Once I had a few weeks under my belt, I began to notice how certain details or fact patterns that would implicate various/specific issues. You start seeing how there's only a finite number of issues they test for each subject. In time, I began to slowly articulate the rule statement in my own words... even if they didn't exactly match the "standard" phrasing on BarEssays. A few more weeks later, my momentum would continue to build as I saw how I was spotting most of the issues covered on passing essays. It also helped when I saw how many of these high-scoring essays were filled with typos/errors/etc -- they were far from perfect.
4. PT (http://www.ncbex.org/exams/mpt/preparing)
As long as I've tried passing the bar, the PT was basically the neglected stepchild... even though it counts twice as much as an essay. I think my mindset really changed when I realized I could have passed the July 2017 exam if I had time to finish the PT (and score 60+) instead of running out of time and only scoring a 50 like I actually did.
In terms of approach, I did about 7-8 full practice PTs. My focus each and every time was getting my timing down. Your approach may be different, but my goal was to finish reading+outlining in 30 minutes so I could have an hour-ish to write. During practices, I would mark down how long it took me to finish outlining and start writing. I think my first PT or two, it took me nearly an hour to read/outline everything. But I got better and better. I did all this with the strategy of doing the PT first and then the two essays in the afternoon session.

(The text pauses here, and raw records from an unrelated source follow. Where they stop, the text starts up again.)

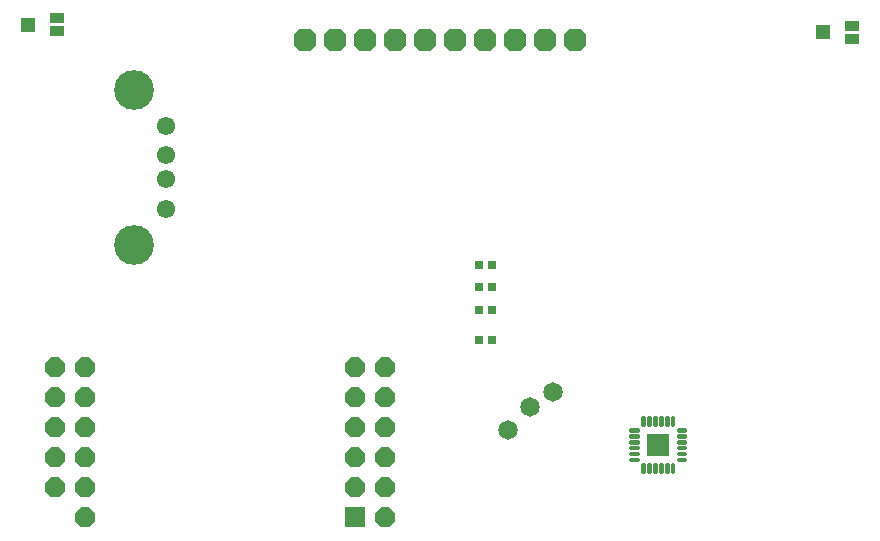
<source format=gbr>
G04 EAGLE Gerber RS-274X export*
G75*
%MOMM*%
%FSLAX34Y34*%
%LPD*%
%INSoldermask Bottom*%
%IPPOS*%
%AMOC8*
5,1,8,0,0,1.08239X$1,22.5*%
G01*
%ADD10C,0.294031*%
%ADD11R,1.930400X1.930400*%
%ADD12R,0.762000X0.660400*%
%ADD13C,1.652400*%
%ADD14P,2.089446X8X112.500000*%
%ADD15R,1.252400X0.952400*%
%ADD16R,1.252400X1.152400*%
%ADD17P,1.814519X8X112.500000*%
%ADD18R,1.676400X1.676400*%
%ADD19C,1.552400*%
%ADD20C,3.372400*%


D10*
X582092Y145158D02*
X575508Y145158D01*
X575508Y146542D01*
X582092Y146542D01*
X582092Y145158D01*
X582092Y140158D02*
X575508Y140158D01*
X575508Y141542D01*
X582092Y141542D01*
X582092Y140158D01*
X582092Y135158D02*
X575508Y135158D01*
X575508Y136542D01*
X582092Y136542D01*
X582092Y135158D01*
X582092Y130158D02*
X575508Y130158D01*
X575508Y131542D01*
X582092Y131542D01*
X582092Y130158D01*
X582092Y125158D02*
X575508Y125158D01*
X575508Y126542D01*
X582092Y126542D01*
X582092Y125158D01*
X582092Y120158D02*
X575508Y120158D01*
X575508Y121542D01*
X582092Y121542D01*
X582092Y120158D01*
X571992Y116642D02*
X571992Y110058D01*
X570608Y110058D01*
X570608Y116642D01*
X571992Y116642D01*
X571992Y112851D02*
X570608Y112851D01*
X570608Y115644D02*
X571992Y115644D01*
X566992Y116642D02*
X566992Y110058D01*
X565608Y110058D01*
X565608Y116642D01*
X566992Y116642D01*
X566992Y112851D02*
X565608Y112851D01*
X565608Y115644D02*
X566992Y115644D01*
X561992Y116642D02*
X561992Y110058D01*
X560608Y110058D01*
X560608Y116642D01*
X561992Y116642D01*
X561992Y112851D02*
X560608Y112851D01*
X560608Y115644D02*
X561992Y115644D01*
X556992Y116642D02*
X556992Y110058D01*
X555608Y110058D01*
X555608Y116642D01*
X556992Y116642D01*
X556992Y112851D02*
X555608Y112851D01*
X555608Y115644D02*
X556992Y115644D01*
X551992Y116642D02*
X551992Y110058D01*
X550608Y110058D01*
X550608Y116642D01*
X551992Y116642D01*
X551992Y112851D02*
X550608Y112851D01*
X550608Y115644D02*
X551992Y115644D01*
X546992Y116642D02*
X546992Y110058D01*
X545608Y110058D01*
X545608Y116642D01*
X546992Y116642D01*
X546992Y112851D02*
X545608Y112851D01*
X545608Y115644D02*
X546992Y115644D01*
X542092Y121542D02*
X535508Y121542D01*
X542092Y121542D02*
X542092Y120158D01*
X535508Y120158D01*
X535508Y121542D01*
X535508Y126542D02*
X542092Y126542D01*
X542092Y125158D01*
X535508Y125158D01*
X535508Y126542D01*
X535508Y131542D02*
X542092Y131542D01*
X542092Y130158D01*
X535508Y130158D01*
X535508Y131542D01*
X535508Y136542D02*
X542092Y136542D01*
X542092Y135158D01*
X535508Y135158D01*
X535508Y136542D01*
X535508Y141542D02*
X542092Y141542D01*
X542092Y140158D01*
X535508Y140158D01*
X535508Y141542D01*
X535508Y146542D02*
X542092Y146542D01*
X542092Y145158D01*
X535508Y145158D01*
X535508Y146542D01*
X545608Y150058D02*
X545608Y156642D01*
X546992Y156642D01*
X546992Y150058D01*
X545608Y150058D01*
X545608Y152851D02*
X546992Y152851D01*
X546992Y155644D02*
X545608Y155644D01*
X550608Y156642D02*
X550608Y150058D01*
X550608Y156642D02*
X551992Y156642D01*
X551992Y150058D01*
X550608Y150058D01*
X550608Y152851D02*
X551992Y152851D01*
X551992Y155644D02*
X550608Y155644D01*
X555608Y156642D02*
X555608Y150058D01*
X555608Y156642D02*
X556992Y156642D01*
X556992Y150058D01*
X555608Y150058D01*
X555608Y152851D02*
X556992Y152851D01*
X556992Y155644D02*
X555608Y155644D01*
X560608Y156642D02*
X560608Y150058D01*
X560608Y156642D02*
X561992Y156642D01*
X561992Y150058D01*
X560608Y150058D01*
X560608Y152851D02*
X561992Y152851D01*
X561992Y155644D02*
X560608Y155644D01*
X565608Y156642D02*
X565608Y150058D01*
X565608Y156642D02*
X566992Y156642D01*
X566992Y150058D01*
X565608Y150058D01*
X565608Y152851D02*
X566992Y152851D01*
X566992Y155644D02*
X565608Y155644D01*
X570608Y156642D02*
X570608Y150058D01*
X570608Y156642D02*
X571992Y156642D01*
X571992Y150058D01*
X570608Y150058D01*
X570608Y152851D02*
X571992Y152851D01*
X571992Y155644D02*
X570608Y155644D01*
D11*
X558800Y133350D03*
D12*
X407162Y285750D03*
X418338Y285750D03*
X407162Y266700D03*
X418338Y266700D03*
X407162Y247650D03*
X418338Y247650D03*
X407162Y222250D03*
X418338Y222250D03*
D13*
X450850Y165100D03*
X469900Y177800D03*
X431800Y146050D03*
D14*
X260350Y476250D03*
X285750Y476250D03*
X311150Y476250D03*
X336550Y476250D03*
X361950Y476250D03*
X387350Y476250D03*
X412750Y476250D03*
X438150Y476250D03*
X463550Y476250D03*
X488950Y476250D03*
D15*
X50350Y494450D03*
X50350Y483450D03*
D16*
X25850Y488950D03*
D15*
X723450Y488100D03*
X723450Y477100D03*
D16*
X698950Y482600D03*
D17*
X73400Y71800D03*
X48000Y97200D03*
X73400Y97200D03*
X48000Y122600D03*
X73400Y122600D03*
X48000Y148000D03*
X73400Y148000D03*
X48000Y173400D03*
X73400Y173400D03*
X48000Y198800D03*
X73400Y198800D03*
D18*
X302000Y71800D03*
D17*
X327400Y71800D03*
X302000Y97200D03*
X327400Y97200D03*
X302000Y122600D03*
X327400Y122600D03*
X302000Y148000D03*
X327400Y148000D03*
X302000Y173400D03*
X327400Y173400D03*
X302000Y198800D03*
X327400Y198800D03*
D19*
X142600Y333300D03*
X142600Y358300D03*
X142600Y378300D03*
X142600Y403300D03*
D20*
X115499Y302600D03*
X115499Y434000D03*
M02*

</source>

On the actual bar exam, I spent just under 1 hr 40 minutes on the PT before moving on to the two essays in the afternoon session. Obviously I could have been a bit quicker, but this was far better than when I had only 25 minutes (in total) to start and finish the PT in July 2017.
5. FINAL THOUGHTS
I think planning out a 10-week study schedule, making a detailed day-by-day calendar, and ensuring I'd do xxxx number of MBEs, essays, and PTs come the real thing was HUGE. Gave me not only structure, but assurance that no day was going to waste. I would just add that I designated 4-5 days as "free" days. I ended up using them for extra review, a day off to go to a friend's wedding, and another day off to go see Japanese Breakfast live.
If my experience is any indication remaining positive is huge -- in both the small things (not letting a tough MBE question hang you up for the next 10 minutes) and big things (believing you can overcome the bar after multiple tries). It's also being honest with yourself with the adjustments you need to make in your studies. For me, it was admitting I shouldn't overly rely on my MBE performance for the bar and putting in the requisite work for essays/PT.
This is already a long enough post as it is, but feel free to message me if you have any specific questions.